Anne Mareile Walter Versicherungen Panorama

Durch Homeoffice und Lockdown ist für viele Deutsche das Fahrrad zum liebsten Fortbewegungsmittel geworden. Eine große Mehrheit der Deutschen würde dafür künftig das Auto in der Garage stehen lassen. Doch das knüpfen sie an Bedingungen.

KfW Bild: picture alliance/Zoonar DesignIt

Immer mehr Deutsche wollen aufs Fahrrad umsatteln, besonders E-Bikes liegen im Trend. Für Makler bietet das neue Ansatzpunkte in der Beratung. Bild: picture alliance/Zoonar DesignIt

Weniger Autos, weniger Feinstaub und 2021 sank die Zahl der Verkehrstoten auf einen Tiefstand: Trotz aller Hiobsbotschaften bringt die Corona-Pandemie auch positive Effekte hervor. Dank Homeoffice und geschlossener Geschäfte ließen etliche Deutsche ihr Auto stehen, sattelten aufs Fahrrad um oder gingen zu Fuß. Wie der Allgemeine Deutsche Fahrradclub (ADFC) auf seiner Webseite schreibt, sei die Verkehrsbelastung in deutschen Städten seit der Corona-Pandemie um 40 Prozent gesunken. Gut möglich, dass auch dieses Studienergebnis durch Corona beeinflusst wurde: Demnach können es sich drei Viertel der deutschen Autofahrer vorstellen, „häufiger vom Auto auf öffentliche Verkehrsmittel umzusteigen“. 66 Prozent würden für ihre täglichen Erledigungen künftig öfter das Fahrrad nutzen Zu diesem Fazit kommt das Energiewendebarometer 2021 der Förderbank KfW, für das rund 4.000 Haushalte befragt wurden.  

Wunsch nach besserer Infrastruktur

Zwar wird aus der reinen Absichtserklärung der Befragten noch keine Verkehrswende – aber die Motivation, auf Alternativen zum Auto zu setzen, ist bei einem Großteil der Deutschen offenbar da. „Die Regionen in Deutschland haben unterschiedliche Voraussetzungen, um das Mobilitätsbedürfnis ihrer Einwohner zu befriedigen“, erklärt dazu KfW-Chefvolkswirtin Dr. Fritzi Köhler-Geib. Für eine erfolgreiche Verkehrswende müssten daher „unterschiedliche Lösungen für die unterschiedlichen Regionen“ gefunden werden.  
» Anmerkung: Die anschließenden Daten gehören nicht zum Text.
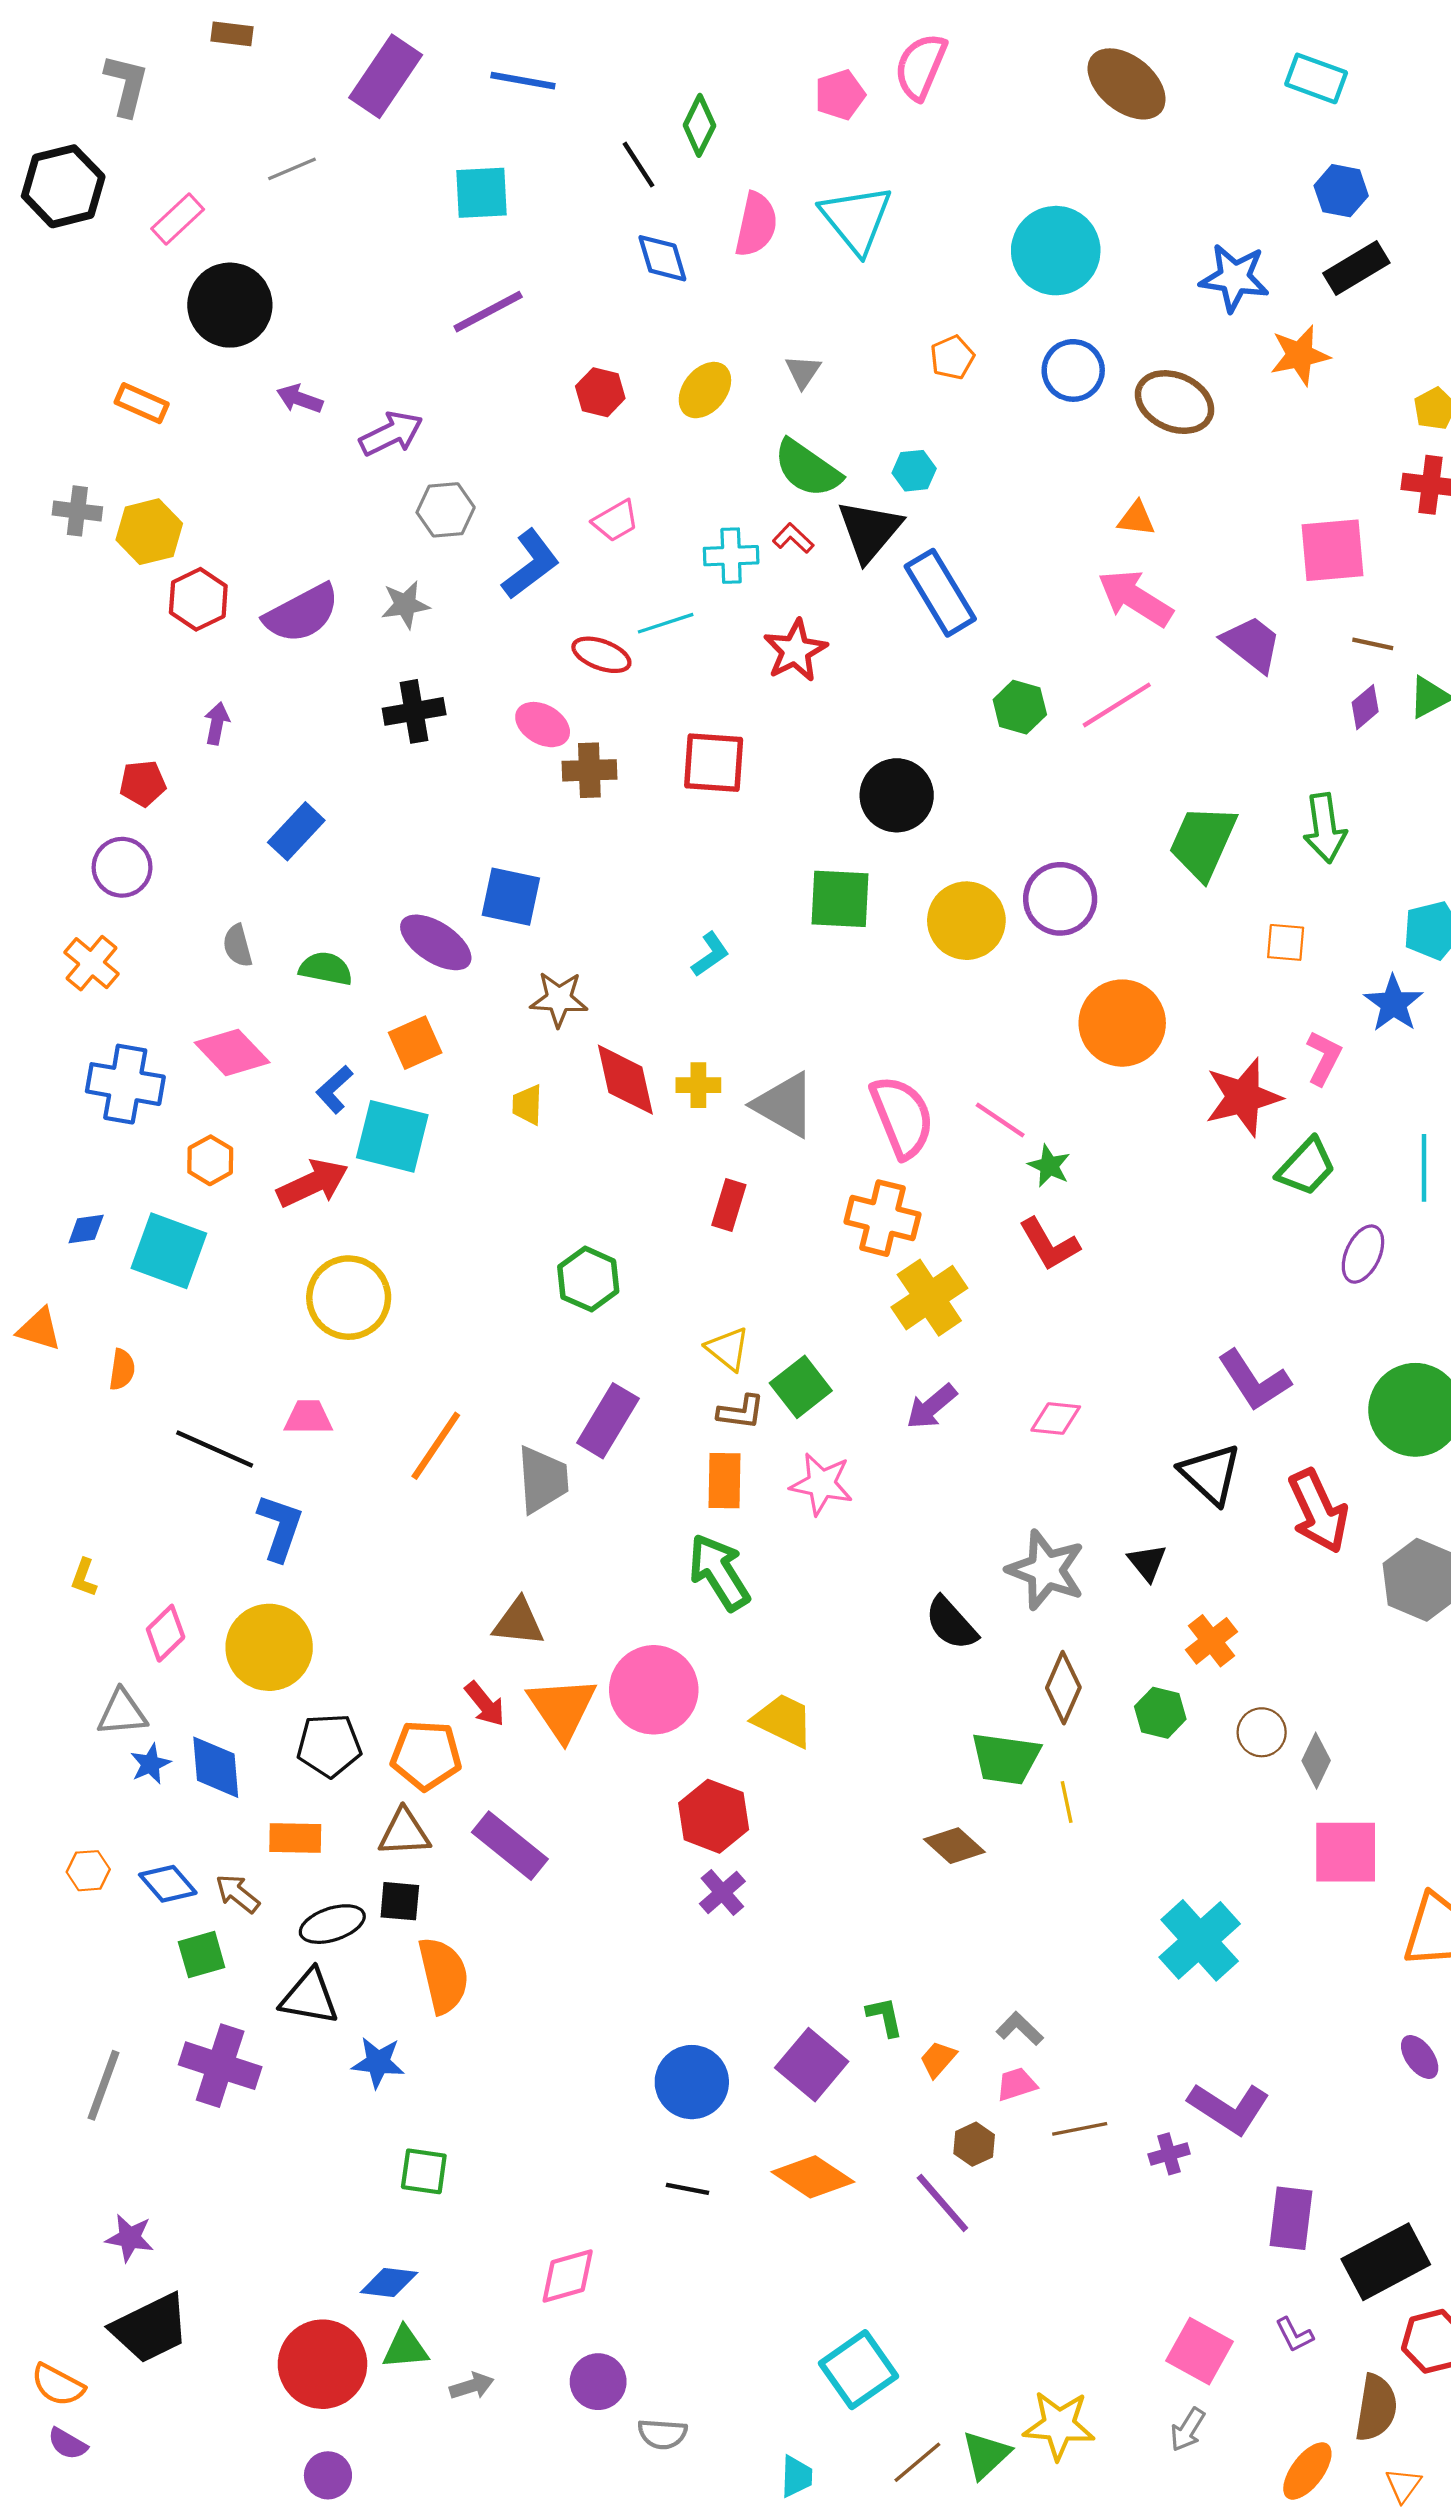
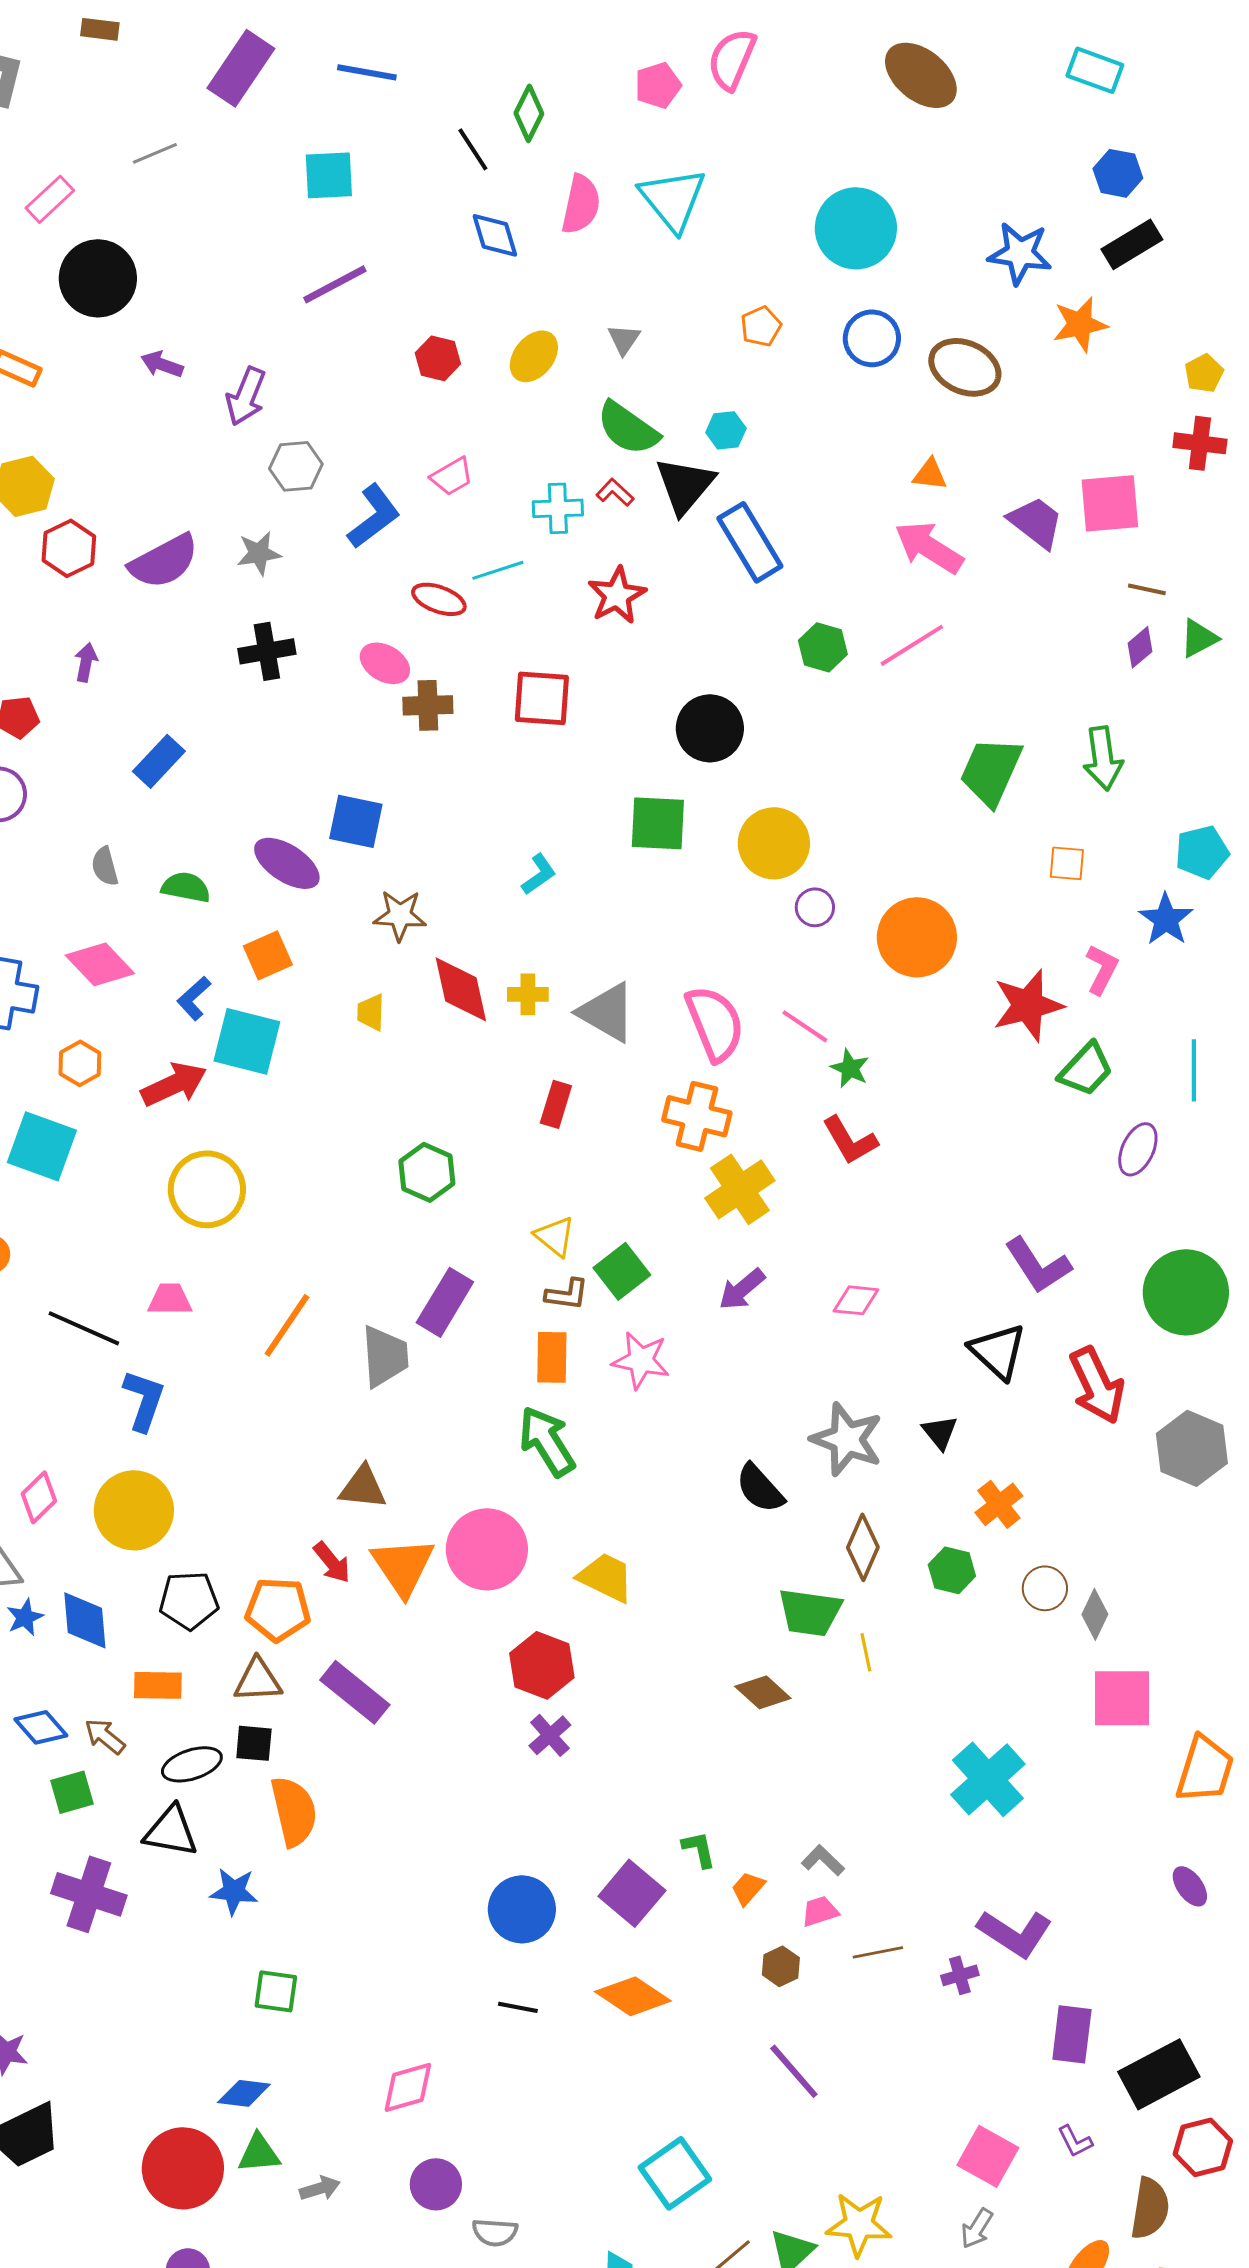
purple arrow: (391, 434) -> (246, 396), turned 138
purple trapezoid: (1252, 644) -> (1036, 522), moved
purple circle: (1060, 899) -> (815, 907), moved, size x0.6
purple line: (942, 2203) -> (794, 2071), moved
Mehr als die Hälfte der Befragten knüpft die Fahrradnutzung an Bedingungen. So wünschen sich 54 Prozent dafür eine bessere Verkehrsinfrastruktur. 45 Prozent finden es notwendig, dass sich die Nutzung von Fahrrad und ÖPNV besser miteinander kombinieren lässt und 28 Prozent setzen auf Elektroantrieb: Sie würden nur aufs Fahrrads umsatteln, wenn sie sich dafür ein E-Bike anschaffen.  

Dass die Deutschen Fahrräder und E-Bikes samt entsprechendem Versicherungsschutz pandemiebedingt mehr im Fokus haben, zeigt auch der im Dezember vom Bundesverkehrsministerium (BMDV) veröffentlichte Fahrrad-Monitor 2021. Demnach hat das Fahrrad im Verkehrsmittelbereich das höchste Wachstumspotenzial zu verbuchen: 41 Prozent der zwischen 14 und 69 Jahre alten Befragten wollen „häufiger“ Fahrrad fahren. Mit 47 Prozent findet fast die Hälfte Pedelecs „grundsätzlich interessant“, doch nur knapp 14 Prozent besitzen selbst eins. Zudem springt ins Auge: Pedelecs sind laut BMDV die mit Abstand beliebteste Fahrradkategorie, wenn es um den Neukauf geht. 41 Prozent der Deutschen planen die Anschaffung eines solchen Gefährts, auf Platz zwei folgt das Mountainbike mit 31 Prozent.   

Pedelecs sind die beliebteste Fahrradkategorie

Die gestiegene Nachfrage nach Fahrrädern mit Elektromotor bietet auch einen guten Ansatz für die Beratung. So ist für E-Bikes – wie bei Mofas und Mopeds – eine extra Haftpflichtpolice nötig, die das Risiko des Diebstahls miteinschließt. Pedelecs hingegen sind im Unterschied dazu auch bei Diebstahl von der Hausratversicherung abgedeckt. Um das Risiko, dass Pedelecs unterwegs entwendet werden, abzusichern, muss ein entsprechender Zusatzbaustein in der Hausratversicherung abgeschlossen werden. Bei Pedelecs schaltet die Unterstützung des Elektroantriebs bei 25 Stundenkilometern ab, E-Bikes hingegen können auf bis zu 45 Stundenkilometer beschleunigt werden.